What the task requires:
Where the string "pixels" appears in a line of the data, show that line.

The records:
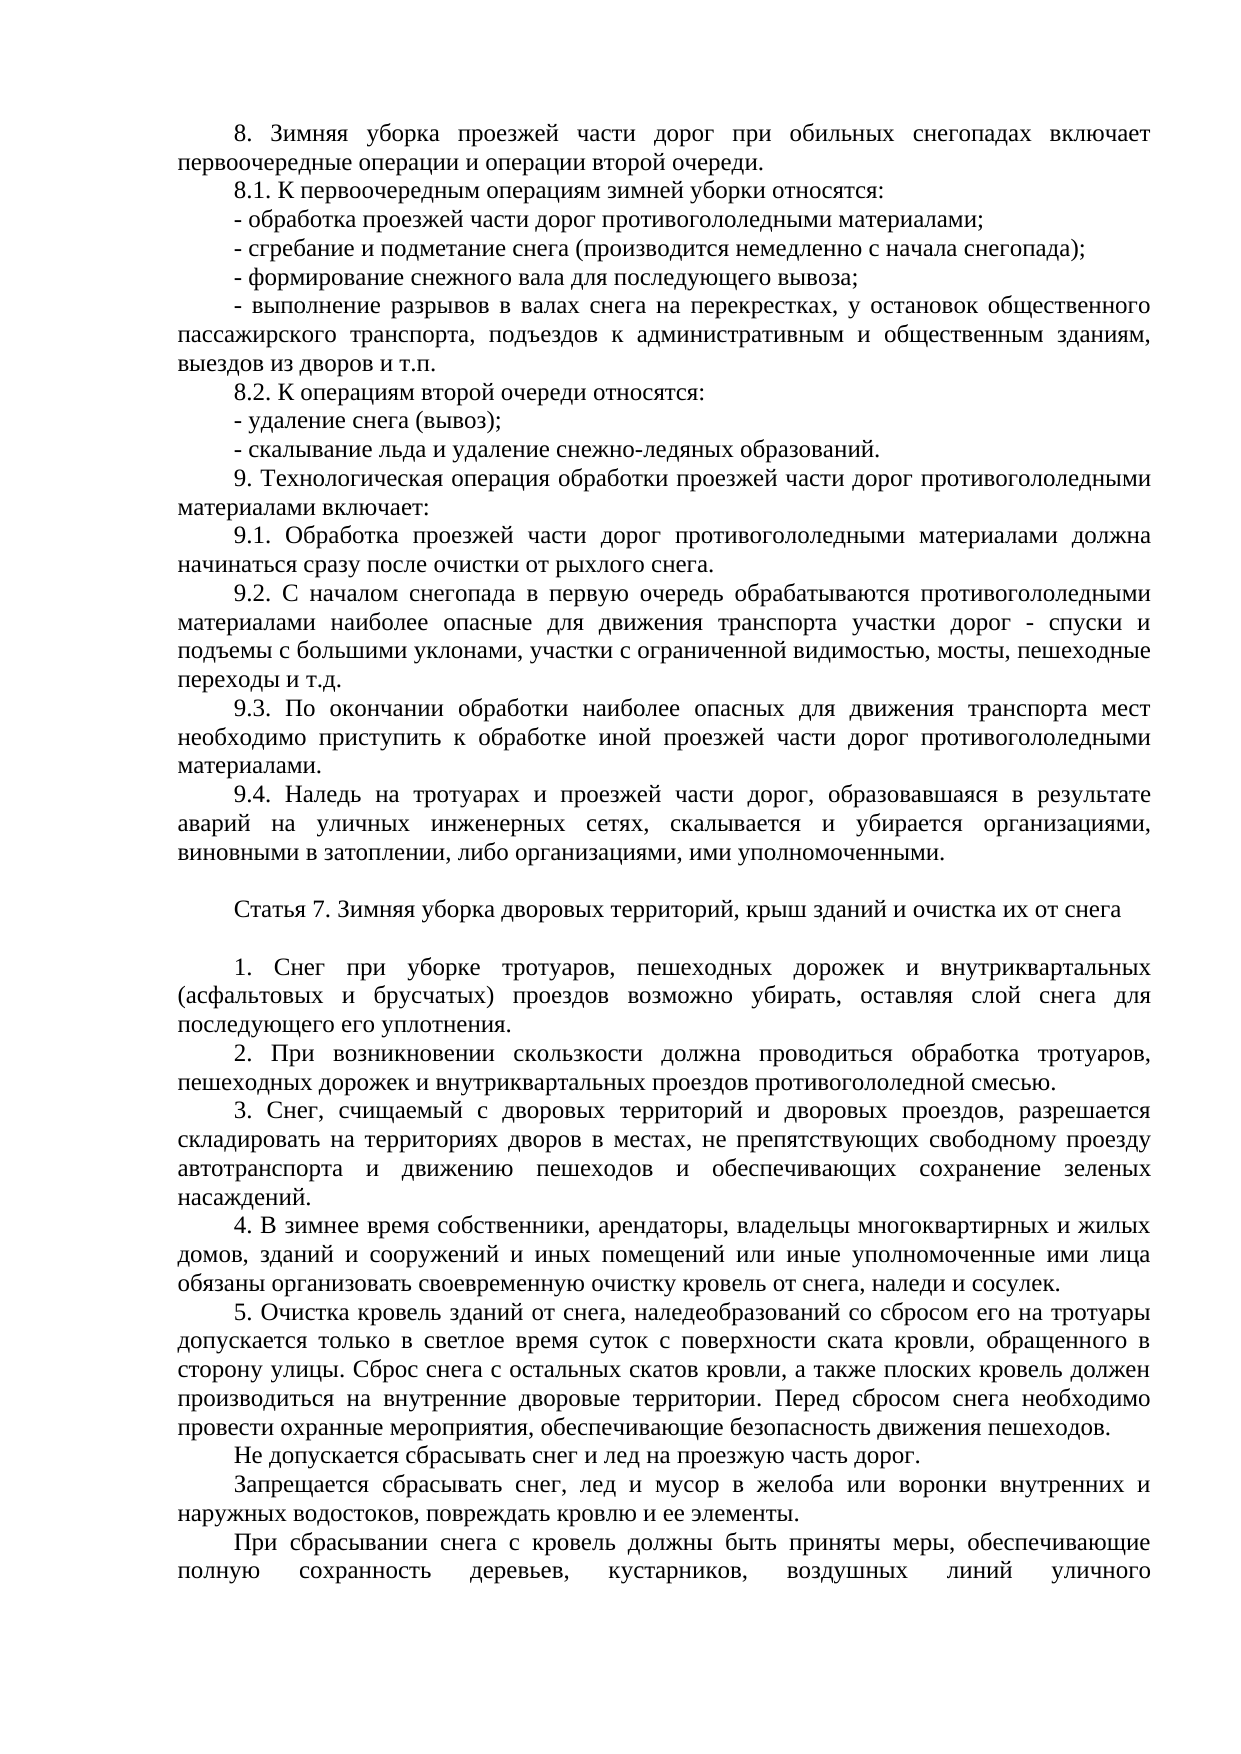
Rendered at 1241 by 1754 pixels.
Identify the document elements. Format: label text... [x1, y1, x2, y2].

text - скалывание льда и удаление снежно-ледяных образований. [177, 434, 1152, 463]
text 3. Снег, счищаемый с дворовых территорий и дворовых проездов, разрешается складировать на территориях дворов в местах, не препятствующих свободному проезду автотранспорта и движению пешеходов и обеспечивающих сохранение зеленых насаждений. [177, 1096, 1152, 1211]
text 5. Очистка кровель зданий от снега, наледеобразований со сбросом его на тротуары допускается только в светлое время суток с поверхности ската кровли, обращенного в сторону улицы. Сброс снега с остальных скатов кровли, а также плоских кровель должен производиться на внутренние дворовые территории. Перед сбросом снега необходимо провести охранные мероприятия, обеспечивающие безопасность движения пешеходов. [177, 1297, 1152, 1441]
text 8.1. К первоочередным операциям зимней уборки относятся: [177, 176, 1152, 204]
text Не допускается сбрасывать снег и лед на проезжую часть дорог. [177, 1441, 1152, 1469]
text - удаление снега (вывоз); [177, 406, 1152, 434]
text 9.2. С началом снегопада в первую очередь обрабатываются противогололедными материалами наиболее опасные для движения транспорта участки дорог - спуски и подъемы с большими уклонами, участки с ограниченной видимостью, мосты, пешеходные переходы и т.д. [177, 578, 1152, 693]
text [177, 1527, 1152, 1584]
text 8.2. К операциям второй очереди относятся: [177, 377, 1152, 406]
text 1. Снег при уборке тротуаров, пешеходных дорожек и внутриквартальных (асфальтовых и брусчатых) проездов возможно убирать, оставляя слой снега для последующего его уплотнения. [177, 952, 1152, 1038]
text - сгребание и подметание снега (производится немедленно с начала снегопада); [177, 233, 1152, 262]
text - выполнение разрывов в валах снега на перекрестках, у остановок общественного пассажирского транспорта, подъездов к административным и общественным зданиям, выездов из дворов и т.п. [177, 291, 1152, 377]
text 9.4. Наледь на тротуарах и проезжей части дорог, образовавшаяся в результате аварий на уличных инженерных сетях, скалывается и убирается организациями, виновными в затоплении, либо организациями, ими уполномоченными. [177, 779, 1152, 866]
text 9. Технологическая операция обработки проезжей части дорог противогололедными материалами включает: [177, 463, 1152, 521]
text 8. Зимняя уборка проезжей части дорог при обильных снегопадах включает первоочередные операции и операции второй очереди. [177, 118, 1152, 176]
text 9.3. По окончании обработки наиболее опасных для движения транспорта мест необходимо приступить к обработке иной проезжей части дорог противогололедными материалами. [177, 693, 1152, 779]
text Запрещается сбрасывать снег, лед и мусор в желоба или воронки внутренних и наружных водостоков, повреждать кровлю и ее элементы. [177, 1469, 1152, 1527]
text - формирование снежного вала для последующего вывоза; [177, 262, 1152, 291]
text - обработка проезжей части дорог противогололедными материалами; [177, 204, 1152, 233]
text 4. В зимнее время собственники, арендаторы, владельцы многоквартирных и жилых домов, зданий и сооружений и иных помещений или иные уполномоченные ими лица обязаны организовать своевременную очистку кровель от снега, наледи и сосулек. [177, 1211, 1152, 1297]
text 2. При возникновении скользкости должна проводиться обработка тротуаров, пешеходных дорожек и внутриквартальных проездов противогололедной смесью. [177, 1038, 1152, 1096]
text 9.1. Обработка проезжей части дорог противогололедными материалами должна начинаться сразу после очистки от рыхлого снега. [177, 521, 1152, 578]
text Статья 7. Зимняя уборка дворовых территорий, крыш зданий и очистка их от снега [177, 894, 1152, 923]
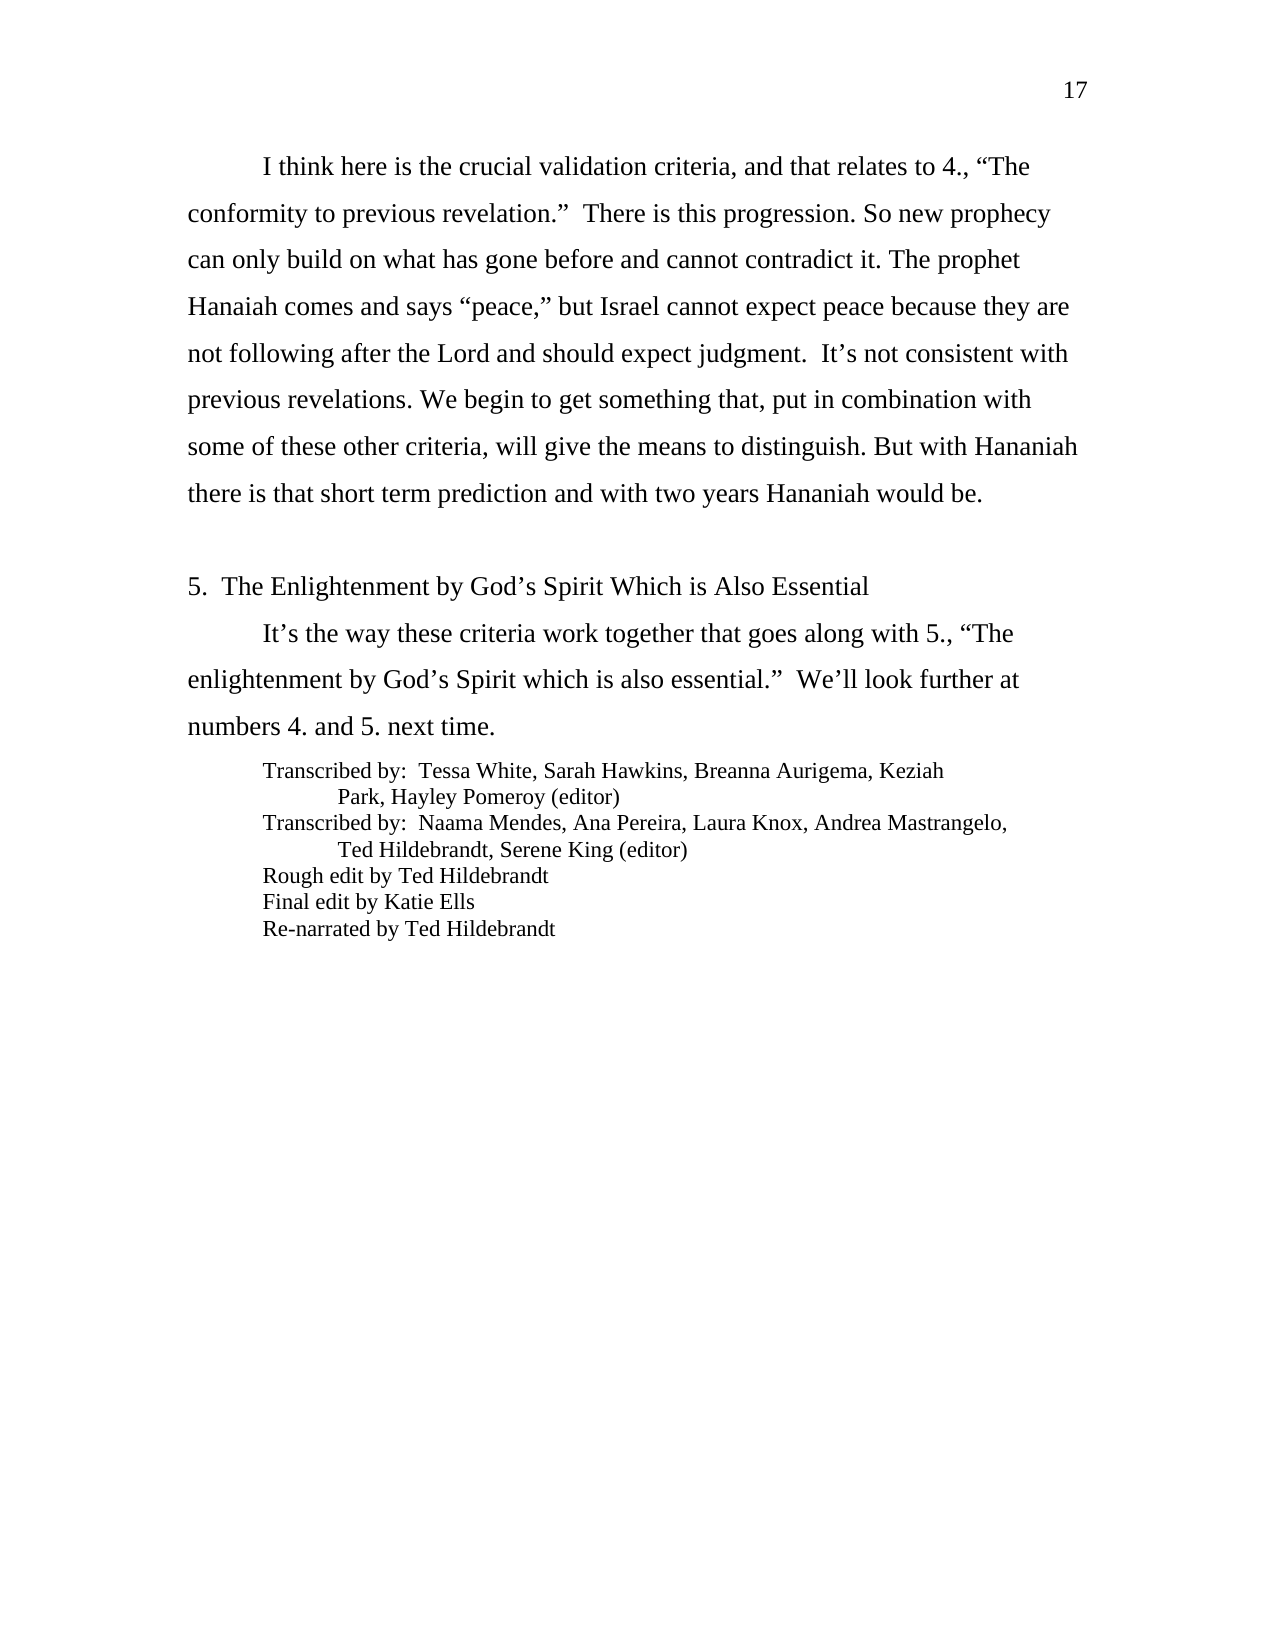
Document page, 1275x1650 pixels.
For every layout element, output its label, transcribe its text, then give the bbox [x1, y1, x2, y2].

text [187, 150, 1087, 741]
text Transcribed by: Tessa White, Sarah Hawkins, Breanna Aurigema, Keziah Park, Hayley Pomeroy (editor) Transcribed by: Naama Mendes, Ana Pereira, Laura Knox, Andrea Mastrangelo, Ted Hildebrandt, Serene King (editor) Rough edit by Ted Hildebrandt Final edit by Katie Ells Re-narrated by Ted Hildebrandt [187, 757, 1087, 941]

Your response:
Rendered at 1241 by 1754 pixels.
Document page, 1275x1650 pixels.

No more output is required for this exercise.